6. Assessment Tools and Data Interpretation
Prompt 26
Explain how to interpret discrepancy between working memory and processing speed index scores on the WISC-V to a special education teacher who is unfamiliar with cognitive assessment. Use accessible language, describe what each index measures, and explain how the discrepancy might manifest in the classroom.
Prompt 27
Create a guide for interpreting BASC-3 Behavioral and Emotional Screening System (BESS) universal screening results for a school team. Include T-score ranges, what elevated scores in Externalizing, Internalizing, School Problems, and Adaptive Skills domains suggest, and a decision tree for determining next steps at each risk level.
Prompt 28
Draft a comparison of curriculum-based measurement (CBM) and standardized achievement testing for a new special education coordinator. Include what each measures, how often each is administered, how data from each informs different decisions, and how the two types of data complement each other in an MTSS framework.
Prompt 29
Write an observational assessment summary for a kindergartener referred due to concerns about attention, impulsivity, and possible ADHD. Include structured observations across 2 settings, interval recording data summary, comparison to typical classroom behavior norms, qualitative observations, and implications for assessment.
Prompt 30
Create a parent-friendly summary sheet that translates standard scores, percentile ranks, and T-scores into plain language for a psychoeducational evaluation. Include a visual chart, simple explanations for each score type, and a table showing what descriptive labels (average, below average, etc.) correspond to which score ranges.

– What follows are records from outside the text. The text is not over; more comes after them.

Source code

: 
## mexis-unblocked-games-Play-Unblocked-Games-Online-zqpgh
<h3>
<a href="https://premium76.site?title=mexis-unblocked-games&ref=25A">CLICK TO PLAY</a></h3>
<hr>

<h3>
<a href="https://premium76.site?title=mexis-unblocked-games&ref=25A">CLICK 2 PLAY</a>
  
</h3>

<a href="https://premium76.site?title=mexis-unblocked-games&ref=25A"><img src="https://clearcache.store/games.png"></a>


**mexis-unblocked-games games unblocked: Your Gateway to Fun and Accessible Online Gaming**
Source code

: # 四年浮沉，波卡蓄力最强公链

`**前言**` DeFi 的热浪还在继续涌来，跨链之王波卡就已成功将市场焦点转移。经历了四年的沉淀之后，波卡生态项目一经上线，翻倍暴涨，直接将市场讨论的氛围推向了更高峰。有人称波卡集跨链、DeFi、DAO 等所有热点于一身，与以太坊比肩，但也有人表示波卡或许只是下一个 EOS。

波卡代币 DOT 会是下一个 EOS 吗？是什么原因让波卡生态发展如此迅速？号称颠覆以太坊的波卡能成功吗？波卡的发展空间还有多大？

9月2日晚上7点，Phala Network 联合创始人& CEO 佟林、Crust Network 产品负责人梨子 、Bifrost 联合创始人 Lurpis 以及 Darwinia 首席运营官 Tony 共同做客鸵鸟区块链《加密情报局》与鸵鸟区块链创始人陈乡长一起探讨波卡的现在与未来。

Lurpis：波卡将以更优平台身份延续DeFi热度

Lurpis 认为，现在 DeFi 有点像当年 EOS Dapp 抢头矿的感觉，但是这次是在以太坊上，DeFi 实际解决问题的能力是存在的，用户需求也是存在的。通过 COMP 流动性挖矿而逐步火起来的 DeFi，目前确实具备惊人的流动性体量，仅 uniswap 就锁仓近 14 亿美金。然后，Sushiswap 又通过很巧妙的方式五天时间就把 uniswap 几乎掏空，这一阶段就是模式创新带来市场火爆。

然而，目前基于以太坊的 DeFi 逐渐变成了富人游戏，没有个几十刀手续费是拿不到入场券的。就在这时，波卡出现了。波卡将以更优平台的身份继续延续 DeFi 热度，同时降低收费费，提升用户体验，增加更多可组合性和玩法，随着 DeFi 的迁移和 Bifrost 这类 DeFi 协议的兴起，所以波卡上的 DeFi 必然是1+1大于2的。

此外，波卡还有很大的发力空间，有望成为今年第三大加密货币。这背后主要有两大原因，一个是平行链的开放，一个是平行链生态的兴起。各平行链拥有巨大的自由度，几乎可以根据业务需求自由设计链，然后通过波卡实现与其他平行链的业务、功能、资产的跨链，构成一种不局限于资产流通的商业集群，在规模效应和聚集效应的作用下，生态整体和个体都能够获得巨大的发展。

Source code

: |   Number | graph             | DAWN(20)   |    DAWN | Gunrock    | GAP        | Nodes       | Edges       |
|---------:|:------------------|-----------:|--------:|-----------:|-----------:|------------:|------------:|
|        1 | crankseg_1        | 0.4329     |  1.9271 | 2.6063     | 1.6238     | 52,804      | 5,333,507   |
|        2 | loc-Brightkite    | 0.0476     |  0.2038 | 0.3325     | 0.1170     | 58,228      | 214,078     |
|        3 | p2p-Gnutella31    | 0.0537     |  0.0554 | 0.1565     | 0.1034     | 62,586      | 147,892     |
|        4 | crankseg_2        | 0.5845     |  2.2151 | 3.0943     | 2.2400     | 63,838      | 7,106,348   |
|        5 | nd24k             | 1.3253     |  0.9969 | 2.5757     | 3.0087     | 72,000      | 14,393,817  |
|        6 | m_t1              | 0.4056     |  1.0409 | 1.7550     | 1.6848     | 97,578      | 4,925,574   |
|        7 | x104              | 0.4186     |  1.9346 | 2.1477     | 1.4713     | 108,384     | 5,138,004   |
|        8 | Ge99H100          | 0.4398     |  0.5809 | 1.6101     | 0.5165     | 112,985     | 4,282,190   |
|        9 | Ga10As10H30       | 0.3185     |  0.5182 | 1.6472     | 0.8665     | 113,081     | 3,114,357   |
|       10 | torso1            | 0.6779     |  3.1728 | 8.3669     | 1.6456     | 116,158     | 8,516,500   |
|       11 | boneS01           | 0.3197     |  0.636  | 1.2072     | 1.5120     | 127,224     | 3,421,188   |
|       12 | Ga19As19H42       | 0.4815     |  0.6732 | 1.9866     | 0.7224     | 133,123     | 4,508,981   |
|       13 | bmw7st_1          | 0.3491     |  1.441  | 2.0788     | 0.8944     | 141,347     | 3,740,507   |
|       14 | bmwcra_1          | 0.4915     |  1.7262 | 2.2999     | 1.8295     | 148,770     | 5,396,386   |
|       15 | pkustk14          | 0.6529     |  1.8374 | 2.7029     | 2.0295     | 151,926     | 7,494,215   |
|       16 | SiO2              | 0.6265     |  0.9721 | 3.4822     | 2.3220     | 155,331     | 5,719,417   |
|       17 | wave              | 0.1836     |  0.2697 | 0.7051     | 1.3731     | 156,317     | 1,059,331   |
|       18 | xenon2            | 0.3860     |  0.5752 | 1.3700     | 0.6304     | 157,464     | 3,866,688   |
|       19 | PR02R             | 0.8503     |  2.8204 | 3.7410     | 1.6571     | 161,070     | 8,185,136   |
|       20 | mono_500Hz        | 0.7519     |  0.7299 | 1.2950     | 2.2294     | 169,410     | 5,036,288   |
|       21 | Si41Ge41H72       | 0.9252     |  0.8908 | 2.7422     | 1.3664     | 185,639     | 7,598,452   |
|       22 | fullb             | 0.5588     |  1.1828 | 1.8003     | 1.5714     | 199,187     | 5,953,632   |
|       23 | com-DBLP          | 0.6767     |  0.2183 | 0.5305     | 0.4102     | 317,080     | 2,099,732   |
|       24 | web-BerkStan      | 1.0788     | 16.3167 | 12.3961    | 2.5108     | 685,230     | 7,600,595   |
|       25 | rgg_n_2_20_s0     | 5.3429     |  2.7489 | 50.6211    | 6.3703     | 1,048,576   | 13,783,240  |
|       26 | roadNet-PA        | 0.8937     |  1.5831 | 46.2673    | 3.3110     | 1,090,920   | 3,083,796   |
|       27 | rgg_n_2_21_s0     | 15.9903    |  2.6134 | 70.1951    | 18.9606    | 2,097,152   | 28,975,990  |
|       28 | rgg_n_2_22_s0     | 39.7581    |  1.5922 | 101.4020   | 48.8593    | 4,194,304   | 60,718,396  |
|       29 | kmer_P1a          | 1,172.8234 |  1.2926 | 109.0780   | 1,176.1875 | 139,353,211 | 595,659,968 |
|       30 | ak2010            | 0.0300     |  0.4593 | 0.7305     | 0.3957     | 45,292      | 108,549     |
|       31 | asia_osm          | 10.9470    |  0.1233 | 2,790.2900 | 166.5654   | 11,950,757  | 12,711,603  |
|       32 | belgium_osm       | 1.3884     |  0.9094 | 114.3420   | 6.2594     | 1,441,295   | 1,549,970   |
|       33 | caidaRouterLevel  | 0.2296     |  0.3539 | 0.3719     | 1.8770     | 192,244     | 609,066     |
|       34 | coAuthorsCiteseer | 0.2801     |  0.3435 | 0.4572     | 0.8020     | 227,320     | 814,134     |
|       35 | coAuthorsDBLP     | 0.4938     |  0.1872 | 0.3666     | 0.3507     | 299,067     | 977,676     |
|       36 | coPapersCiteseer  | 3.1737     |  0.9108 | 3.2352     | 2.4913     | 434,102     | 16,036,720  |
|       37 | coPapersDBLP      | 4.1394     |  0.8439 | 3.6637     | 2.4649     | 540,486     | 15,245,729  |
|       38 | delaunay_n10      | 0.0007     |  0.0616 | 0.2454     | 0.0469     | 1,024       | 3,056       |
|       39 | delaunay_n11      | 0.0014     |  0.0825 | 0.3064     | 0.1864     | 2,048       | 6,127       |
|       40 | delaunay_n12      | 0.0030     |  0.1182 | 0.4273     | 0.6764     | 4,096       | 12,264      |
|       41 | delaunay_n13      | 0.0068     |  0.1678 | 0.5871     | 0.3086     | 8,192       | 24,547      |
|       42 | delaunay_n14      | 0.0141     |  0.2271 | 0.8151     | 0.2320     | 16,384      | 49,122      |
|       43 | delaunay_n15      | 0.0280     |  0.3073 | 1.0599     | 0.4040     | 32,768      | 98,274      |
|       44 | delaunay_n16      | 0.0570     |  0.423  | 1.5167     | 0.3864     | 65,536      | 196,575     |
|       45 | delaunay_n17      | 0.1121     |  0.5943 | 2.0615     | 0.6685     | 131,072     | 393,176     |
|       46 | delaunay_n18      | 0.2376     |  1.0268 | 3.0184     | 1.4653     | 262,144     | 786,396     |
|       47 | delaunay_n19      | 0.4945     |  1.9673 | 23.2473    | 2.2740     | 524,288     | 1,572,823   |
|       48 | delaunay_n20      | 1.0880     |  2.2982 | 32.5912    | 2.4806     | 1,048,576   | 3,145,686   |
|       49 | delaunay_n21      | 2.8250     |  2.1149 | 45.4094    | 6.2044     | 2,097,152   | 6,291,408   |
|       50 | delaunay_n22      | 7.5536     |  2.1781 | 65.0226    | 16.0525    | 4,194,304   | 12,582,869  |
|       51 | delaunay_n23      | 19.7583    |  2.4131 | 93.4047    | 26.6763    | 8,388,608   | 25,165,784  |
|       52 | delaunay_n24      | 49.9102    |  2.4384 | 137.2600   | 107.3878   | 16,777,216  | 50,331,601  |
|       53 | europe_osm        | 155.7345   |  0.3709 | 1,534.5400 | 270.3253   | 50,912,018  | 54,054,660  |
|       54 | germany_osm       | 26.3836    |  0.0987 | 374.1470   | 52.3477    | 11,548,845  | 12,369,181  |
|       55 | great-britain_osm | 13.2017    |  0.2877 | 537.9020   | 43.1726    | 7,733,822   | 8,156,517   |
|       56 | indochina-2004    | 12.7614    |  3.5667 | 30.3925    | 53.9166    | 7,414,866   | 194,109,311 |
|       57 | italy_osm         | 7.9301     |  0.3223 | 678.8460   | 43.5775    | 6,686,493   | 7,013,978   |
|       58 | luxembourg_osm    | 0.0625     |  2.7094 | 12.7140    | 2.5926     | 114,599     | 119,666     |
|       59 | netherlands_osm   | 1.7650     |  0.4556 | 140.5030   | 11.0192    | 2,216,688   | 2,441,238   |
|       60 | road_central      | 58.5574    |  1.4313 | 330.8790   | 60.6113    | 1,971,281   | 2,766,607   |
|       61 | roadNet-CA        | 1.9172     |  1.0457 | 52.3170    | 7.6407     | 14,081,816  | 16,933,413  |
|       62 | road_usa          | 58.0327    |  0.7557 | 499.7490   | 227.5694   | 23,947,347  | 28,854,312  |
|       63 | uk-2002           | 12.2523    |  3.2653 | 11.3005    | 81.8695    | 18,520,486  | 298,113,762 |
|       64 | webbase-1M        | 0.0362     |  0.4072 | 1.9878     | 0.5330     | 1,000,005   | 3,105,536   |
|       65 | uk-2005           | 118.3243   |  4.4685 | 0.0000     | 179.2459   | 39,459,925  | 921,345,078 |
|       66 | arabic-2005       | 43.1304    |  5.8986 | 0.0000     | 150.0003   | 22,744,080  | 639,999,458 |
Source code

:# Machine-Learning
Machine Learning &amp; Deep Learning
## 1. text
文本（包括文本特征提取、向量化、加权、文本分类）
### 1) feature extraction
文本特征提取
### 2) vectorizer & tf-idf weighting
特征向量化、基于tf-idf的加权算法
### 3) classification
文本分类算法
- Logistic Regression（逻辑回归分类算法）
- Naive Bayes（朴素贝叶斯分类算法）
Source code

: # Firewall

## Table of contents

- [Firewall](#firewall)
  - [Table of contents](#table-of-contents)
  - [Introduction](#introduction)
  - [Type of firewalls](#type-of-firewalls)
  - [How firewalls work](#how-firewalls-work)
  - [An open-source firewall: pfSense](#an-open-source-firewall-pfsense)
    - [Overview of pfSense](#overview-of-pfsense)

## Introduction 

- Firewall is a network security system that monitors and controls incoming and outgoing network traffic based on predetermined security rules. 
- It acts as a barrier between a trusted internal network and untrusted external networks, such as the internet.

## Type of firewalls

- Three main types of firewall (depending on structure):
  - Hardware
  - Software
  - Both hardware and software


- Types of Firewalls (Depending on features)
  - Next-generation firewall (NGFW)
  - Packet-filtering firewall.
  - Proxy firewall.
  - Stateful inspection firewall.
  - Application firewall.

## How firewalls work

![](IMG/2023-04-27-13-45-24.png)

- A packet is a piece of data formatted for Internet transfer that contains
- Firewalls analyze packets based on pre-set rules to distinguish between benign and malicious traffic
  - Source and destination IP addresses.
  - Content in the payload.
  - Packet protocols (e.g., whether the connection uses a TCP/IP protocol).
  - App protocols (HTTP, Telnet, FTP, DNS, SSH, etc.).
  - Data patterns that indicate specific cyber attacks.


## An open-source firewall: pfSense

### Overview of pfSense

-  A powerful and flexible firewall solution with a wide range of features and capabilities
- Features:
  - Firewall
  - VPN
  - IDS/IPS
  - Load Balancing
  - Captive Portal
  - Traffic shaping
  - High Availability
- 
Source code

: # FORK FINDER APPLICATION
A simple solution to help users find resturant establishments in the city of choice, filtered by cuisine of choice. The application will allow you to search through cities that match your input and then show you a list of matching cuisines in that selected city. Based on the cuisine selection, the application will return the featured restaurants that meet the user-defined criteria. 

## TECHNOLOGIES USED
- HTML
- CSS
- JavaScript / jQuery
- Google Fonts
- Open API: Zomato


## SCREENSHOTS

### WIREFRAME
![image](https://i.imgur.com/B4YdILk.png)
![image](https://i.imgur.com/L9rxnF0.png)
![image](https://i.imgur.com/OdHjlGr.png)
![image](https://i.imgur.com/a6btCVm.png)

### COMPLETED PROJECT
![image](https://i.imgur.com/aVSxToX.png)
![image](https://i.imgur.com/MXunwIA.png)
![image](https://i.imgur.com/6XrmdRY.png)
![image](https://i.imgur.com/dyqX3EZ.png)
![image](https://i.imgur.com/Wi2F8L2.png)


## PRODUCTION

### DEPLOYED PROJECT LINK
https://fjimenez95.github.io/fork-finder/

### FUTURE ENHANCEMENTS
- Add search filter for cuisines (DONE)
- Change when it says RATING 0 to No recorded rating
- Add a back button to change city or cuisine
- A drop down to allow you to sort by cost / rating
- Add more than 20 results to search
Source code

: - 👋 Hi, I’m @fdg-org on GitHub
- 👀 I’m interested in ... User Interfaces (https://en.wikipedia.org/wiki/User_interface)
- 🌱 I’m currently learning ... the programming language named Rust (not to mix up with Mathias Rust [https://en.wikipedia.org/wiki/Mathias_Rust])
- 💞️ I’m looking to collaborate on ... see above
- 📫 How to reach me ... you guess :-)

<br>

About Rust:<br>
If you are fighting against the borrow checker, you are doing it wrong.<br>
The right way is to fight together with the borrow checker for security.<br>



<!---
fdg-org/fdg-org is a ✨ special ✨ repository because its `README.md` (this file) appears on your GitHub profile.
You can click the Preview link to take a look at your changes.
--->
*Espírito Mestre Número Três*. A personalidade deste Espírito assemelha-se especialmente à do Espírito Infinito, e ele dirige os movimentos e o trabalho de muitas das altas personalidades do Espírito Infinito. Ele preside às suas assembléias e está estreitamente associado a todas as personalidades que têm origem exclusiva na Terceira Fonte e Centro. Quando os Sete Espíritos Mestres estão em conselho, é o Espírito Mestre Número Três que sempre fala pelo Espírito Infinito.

7. Professional Practice and Advocacy
Prompt 31
Write a professional advocacy letter to a school board on behalf of the school psychology department requesting additional school psychologist positions to meet the NASP recommended 500:1 student-to-psychologist ratio. Include data on current caseload, legal obligations under IDEA, research on adequate staffing, and projected impact of new hires.
Prompt 32
Create a self-care and burnout prevention plan template for school psychologists working in under-resourced schools. Include domains of personal wellness, professional boundaries, peer support, supervision access, and advocacy for workload sustainability. Make it practical, not generic.
Prompt 33
Draft a professional development proposal for a district to fund training in culturally responsive assessment practices for all school psychologists. Include rationale citing disproportionality data, proposed training content, implementation plan, expected outcomes, estimated cost, and evaluation metrics.
Prompt 34
Write a summary of the key ethical obligations under the NASP Principles for Professional Ethics that apply when a school psychologist is asked to conduct an evaluation under time pressure that may compromise assessment quality. Include the relevant principles, how to document concerns, and how to advocate for appropriate conditions.
Prompt 35
Create a new school psychologist onboarding guide for a district hiring a first-year practitioner. Include sections on navigating special education timelines, building relationships with teachers, understanding district data systems, managing a caseload, documentation expectations, and available supervision and support resources.